ウエルトの村が遠ざかっていく。リンファスはフェートンの上から丘の下を振り返った。ハンナがリンファスに声を掛ける。

「良く耐えてお父さんの所に居てくれたわね。それなのにお父さんから無理やり引き離すようなことを言ったりして、酷いおばさんだと思った?」

「……酷いとは……思いません……。私が一生働いて稼ぐお金より、沢山のお金が父さんの手に渡ったのだから、私は用なしなのだと思います……」

白くて長い髪が風になびく。ハンナは、ファトマルに言い切ってしまって空虚な様子のリンファスに、これからのことを考えて欲しくて言葉を発した。

「貴女が用なしなんてことはないのよ。言ったでしょう? 貴女はこれから人に愛されてその身に花をつけるの。
貴女たち、花乙女にしか出来ないことなのよ。そういう役回りが新しく出来る、って考えたらどうかしら?」

「……新しい……、役回り……」

ぽつり、とリンファスはハンナの言葉を繰り返した。

「そう。貴女は幸いにも保護できた。身を粉にして働くんじゃなくて、一人の人として愛される道を歩むの。
貴女を愛する人は、きっと出てくるわ。そうした時に、貴女は貴女にしか出来ない花乙女としての役目を果たすことになるのよ」

「…………」

そんなこと、出来るのだろうか。畑仕事も、市の仕事も上手にこなせなかった。そんな役立たずのリンファスにしか出来ないことが、本当にあるのだろうか。

(新しい、役目……)

リンファスの胸に不思議な感覚が広がっていった。
今まで自分の仕事といえば、朝、水を汲み、畑に出て作物を収穫し、市に売りにいき、その売り上げを父に渡すことだった。
今、急に新しい役目と言われても、ピンとこない。しかし、ハンナの言葉はリンファスにわずかながらの希望を抱かせた。

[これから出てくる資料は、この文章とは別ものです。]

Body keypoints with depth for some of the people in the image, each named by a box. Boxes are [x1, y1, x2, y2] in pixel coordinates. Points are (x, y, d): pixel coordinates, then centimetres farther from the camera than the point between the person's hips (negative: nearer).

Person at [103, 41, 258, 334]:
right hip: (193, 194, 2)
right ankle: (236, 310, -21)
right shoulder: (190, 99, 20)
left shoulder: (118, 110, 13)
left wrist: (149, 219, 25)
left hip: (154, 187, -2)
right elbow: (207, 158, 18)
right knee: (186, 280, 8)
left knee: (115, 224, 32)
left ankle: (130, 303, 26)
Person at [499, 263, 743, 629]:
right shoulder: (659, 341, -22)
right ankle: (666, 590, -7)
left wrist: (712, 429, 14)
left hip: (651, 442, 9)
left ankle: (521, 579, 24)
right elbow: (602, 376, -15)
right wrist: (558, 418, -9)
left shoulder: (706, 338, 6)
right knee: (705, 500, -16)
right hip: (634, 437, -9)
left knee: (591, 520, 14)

村を抜けて新しい景色がリンファスの目に映るが、それは不安と期待を増大させた。

(私は……、どうなってしまうのかしら……)

父に尽くして尽くして、きっとそのまま野垂れ死ぬのだと思っていた。こんな色の自分に、まっとうな人生など待っていないと思っていた。

それが。

(新しい役目を果たしたら……、私もまっとうな人生が送れる……?)

心がやや期待に傾いて、リンファスは自分の先の人生を思い描いた。
心持ちが変わると景色まで色を変えるのだろうか。どんどん綺麗になっていく景色が不安よりも期待を映して綺麗に見えてきた。

ガタンガタンと揺れる馬車の上。リンファスはその言葉を繰り返し繰り返し口の中で唱えた。

三人は長い道のりを王都に向かって揺られて行く。リンファスの人生は、今、これから始まるのだ――――。